Kabupaten Bogor, Radarnusantara.net — Pemerintah Desa Rancabungur, Kecamatan Rancabungur, Kabupaten Bogor, resmi memulai kegiatan rehabilitasi kantor desa dan pengadaan meubelair melalui Bantuan Keuangan kepada Desa (BKD) Tahun Anggaran 2025. Program tersebut hadir sebagai langkah strategis untuk meningkatkan kualitas pelayanan publik dan memperkuat tata kelola pemerintahan desa.
Berdasarkan papan informasi kegiatan, pembangunan dilakukan di Kampung Jalan Cagak RT 002/004 Desa Rancabungur, dengan volume 6 meter x 10 meter, total anggaran Rp 98.000.000, serta masa pelaksanaan 25 hari kalender oleh TPK Desa Rancabungur.
Kepala Desa Rancabungur, Saepudin, S.Ip, menegaskan bahwa rehabilitasi kantor desa adalah kebutuhan yang tidak bisa ditunda mengingat intensitas pelayanan kepada masyarakat yang terus meningkat setiap tahunnya.

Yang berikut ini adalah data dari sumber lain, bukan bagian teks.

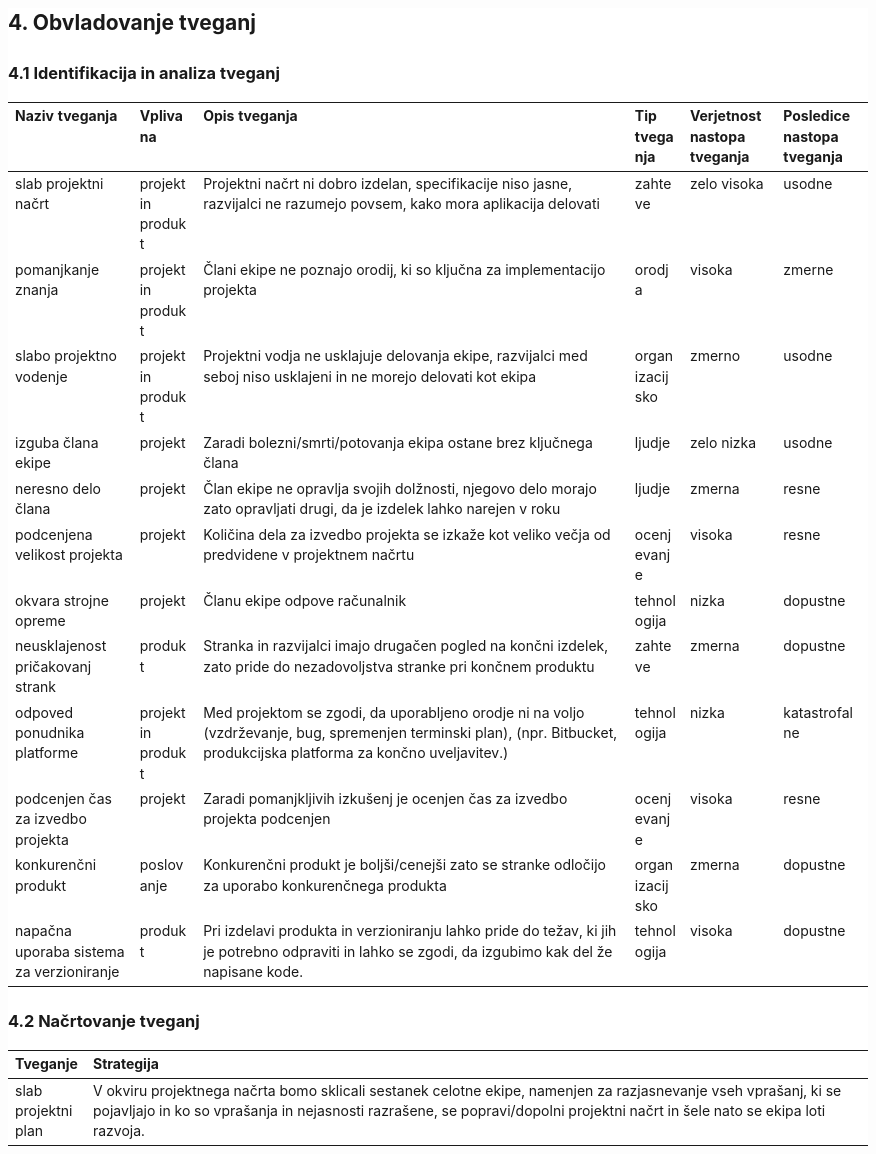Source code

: 

## 4. Obvladovanje tveganj

### 4.1 Identifikacija in analiza tveganj

| Naziv tveganja                       | Vpliva na             | Opis tveganja                                                                                                                                                               | Tip tveganja                        | Verjetnost nastopa tveganja    | Posledice nastopa tveganja    |
| :----------------------------------- | :-------------------- | :-------------------------------------------------------------------------------------------------------------------------------------------------------------------------- | :---------------------------------- | :----------------------------- | :---------------------------- |
| slab projektni načrt                 | projekt in produkt    | Projektni načrt ni dobro izdelan, specifikacije niso jasne, razvijalci ne razumejo povsem, kako mora aplikacija delovati                                                    | zahteve                             | zelo visoka                    | usodne                        |
| pomanjkanje znanja                   | projekt in produkt    | Člani ekipe ne poznajo orodij, ki so ključna za implementacijo projekta                                                                                                     | orodja                              | visoka                         | zmerne                        |
| slabo projektno vodenje              | projekt in produkt    | Projektni vodja ne usklajuje delovanja ekipe, razvijalci med seboj niso usklajeni in ne morejo delovati kot ekipa                                                           | organizacijsko                      | zmerno                         | usodne                        |
| izguba člana ekipe                   | projekt               | Zaradi bolezni/smrti/potovanja ekipa ostane brez ključnega člana                                                                                                            | ljudje                              | zelo nizka                     | usodne                        |
| neresno delo člana                   | projekt               | Član ekipe ne opravlja svojih dolžnosti, njegovo delo morajo zato opravljati drugi, da je izdelek lahko narejen v roku                                                      | ljudje                              | zmerna                         | resne                         |
| podcenjena velikost projekta         | projekt               | Količina dela za izvedbo projekta se izkaže kot veliko večja od predvidene v projektnem načrtu                                                                              | ocenjevanje                         | visoka                         | resne                         |
| okvara strojne opreme                | projekt               | Članu ekipe odpove računalnik                                                                                                                                               | tehnologija                         | nizka                          | dopustne                      |
| neusklajenost pričakovanj strank     | produkt               | Stranka in razvijalci imajo drugačen pogled na končni izdelek, zato pride do nezadovoljstva stranke pri končnem produktu                                                    | zahteve                             | zmerna                         | dopustne                      |
| odpoved ponudnika platforme          | projekt in produkt    | Med projektom se zgodi, da uporabljeno orodje ni na voljo (vzdrževanje, bug, spremenjen terminski plan), (npr. Bitbucket, produkcijska platforma za končno uveljavitev.)    | tehnologija                         | nizka                          | katastrofalne                 |
| podcenjen čas za izvedbo projekta    | projekt               | Zaradi pomanjkljivih izkušenj je ocenjen čas za izvedbo projekta podcenjen                                                                                                  | ocenjevanje                         | visoka                         | resne                         |
| konkurenčni produkt                  | poslovanje            | Konkurenčni produkt je boljši/cenejši zato se stranke odločijo za uporabo konkurenčnega produkta                                                                            | organizacijsko                      | zmerna                         | dopustne                      |                    |
| napačna uporaba sistema za verzioniranje                  | produkt            | Pri izdelavi produkta in verzioniranju lahko pride do težav, ki jih je potrebno odpraviti in lahko se zgodi, da izgubimo kak del že napisane kode.                                                                            | tehnologija                      | visoka                         | dopustne                      |                    |


### 4.2 Načrtovanje tveganj

| Tveganje                            | Strategija                                                                                                                                                                                                                                         |
| :---------------------------------- | :------------------------------------------------------------------------------------------------------------------------------------------------------------------------------------------------------------------------------------------------- |
| slab projektni plan                 | V okviru projektnega načrta bomo sklicali sestanek celotne ekipe, namenjen za razjasnevanje vseh vprašanj, ki se pojavljajo in ko so vprašanja in nejasnosti razrašene, se popravi/dopolni projektni načrt in šele nato se ekipa loti razvoja.  |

> “Kantor desa harus menjadi ruang yang layak, nyaman, dan mendukung kinerja aparatur. Rehabilitasi ini merupakan bentuk komitmen kami dalam menghadirkan pelayanan publik yang lebih modern, efisien, dan tertata,” ujar Kepala Desa Saepudin.

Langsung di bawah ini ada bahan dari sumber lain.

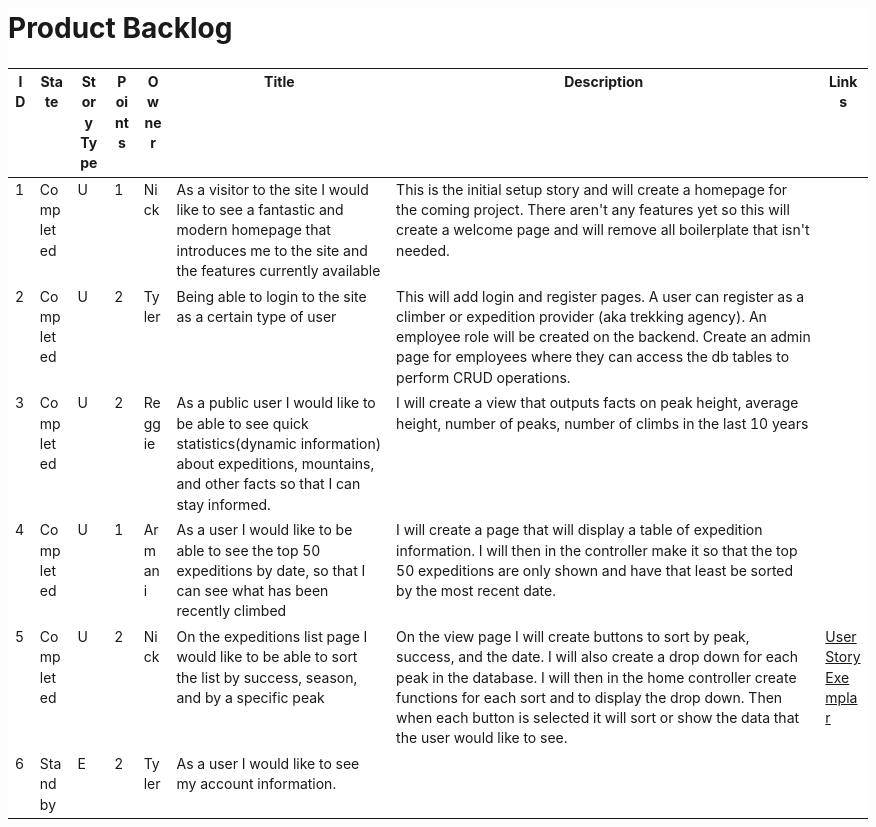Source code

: # Product Backlog


<table>
    <thead>
        <tr>
            <th>ID</th> <th>State</th> <th>Story Type</th> <th>Points</th> <th>Owner</th>
            <th>Title</th>
            <th>Description</th>
            <th>Links</th>
        </tr>
    </thead>
    <tbody>
        <tr>
            <td>1</td> <td>Completed</td> <td>U</td> <td>1</td> <td>Nick</td>
            <td>As a visitor to the site I would like to see a fantastic and modern homepage that introduces me to the site and the features currently available</td>
            <td>This is the initial setup story and will create a homepage for the coming project. There aren't any features yet so this will create a welcome page and will remove all boilerplate that isn't needed.</td>
            <td></td>
        </tr>
        <tr>
            <td>2</td> <td>Completed</td> <td>U</td> <td>2</td> <td>Tyler</td>
            <td>Being able to login to the site as a certain type of user</td>
            <td>This will add login and register pages. A user can register as a climber or expedition provider (aka trekking agency). An employee role will be created on the backend. Create an admin page for employees where they can access the db tables to perform CRUD operations. </td>
            <td></td>
        </tr>
        <tr>
            <td>3</td> <td>Completed</td> <td>U</td> <td>2</td> <td>Reggie</td>
            <td>As a public user I would like to be able to see quick statistics(dynamic information) about expeditions, mountains, and other facts so that I can stay informed.</td>
            <td>I will create a view that outputs facts on peak height, average height, number of peaks, number of climbs in the last 10 years</td>
            <td></td>
        </tr>
        <tr>
            <td>4</td> <td>Completed</td> <td>U</td> <td>1</td> <td>Armani</td>
            <td>As a user I would like to be able to see the top 50 expeditions by date, so that I can see what has been recently climbed</td>
            <td>I will create a page that will display a table of expedition information. I will then in the controller make it so that the top 50 expeditions are only shown and have that least be sorted by the most recent date.</td>
            <td></td>
        </tr>
        <tr>
            <td>5</td> <td>Completed</td> <td>U</td> <td>2</td> <td>Nick</td>
            <td>On the expeditions list page I would like to be able to sort the list by success, season, and by a specific peak</td>
            <td>On the view page I will create buttons to sort by peak, success, and the date. I will also create a drop down for each peak in the database. I will then in the home controller create functions for each sort and to display the drop down. Then when each button is selected it will sort or show the data that the user would like to see.</td>
            <td><a href="https://github.com/NickApa/NATRSS/blob/dev/Milestone4/UserStoryNick.md">User Story Exemplar</a></td>
        </tr>
        <tr>
            <td>6</td> <td>Standby</td> <td>E</td> <td>2</td> <td>Tyler</td>
            <td>As a user I would like to see my account information.</td>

Ia juga menekankan bahwa pengadaan meubelair baru merupakan bagian integral dari peningkatan kualitas pelayanan, karena kondisi sarana prasarana yang baik akan berdampak langsung pada performa aparatur dalam melayani masyarakat.
> “Pelayanan yang berkualitas tidak hanya didukung oleh SDM yang kompeten, tetapi juga fasilitas yang memadai. Oleh karena itu, kami memastikan seluruh peningkatan ini benar-benar memberikan manfaat nyata bagi masyarakat,” tambahnya.
Dalam kesempatan tersebut, Saepudin menegaskan pentingnya transparansi dalam seluruh proses pembangunan. Ia memastikan bahwa papan kegiatan dipasang sebagai bentuk keterbukaan informasi sesuai asas good governance.
> “Kami sangat menjunjung tinggi prinsip akuntabilitas. Masyarakat berhak mengetahui penggunaan anggaran desa dan kami membuka ruang selebar-lebarnya bagi warga untuk mengawasi proses pembangunan ini,” tegasnya.
Saepudin berharap rehabilitasi ini dapat memperkuat hubungan sinergis antara pemerintah desa dan masyarakat, serta meningkatkan kenyamanan warga ketika berurusan di kantor desa.
> “Semoga setelah pembangunan ini selesai, masyarakat dapat merasakan perubahan positif dan mendapatkan layanan yang lebih cepat, nyaman, dan efektif,” tutupnya.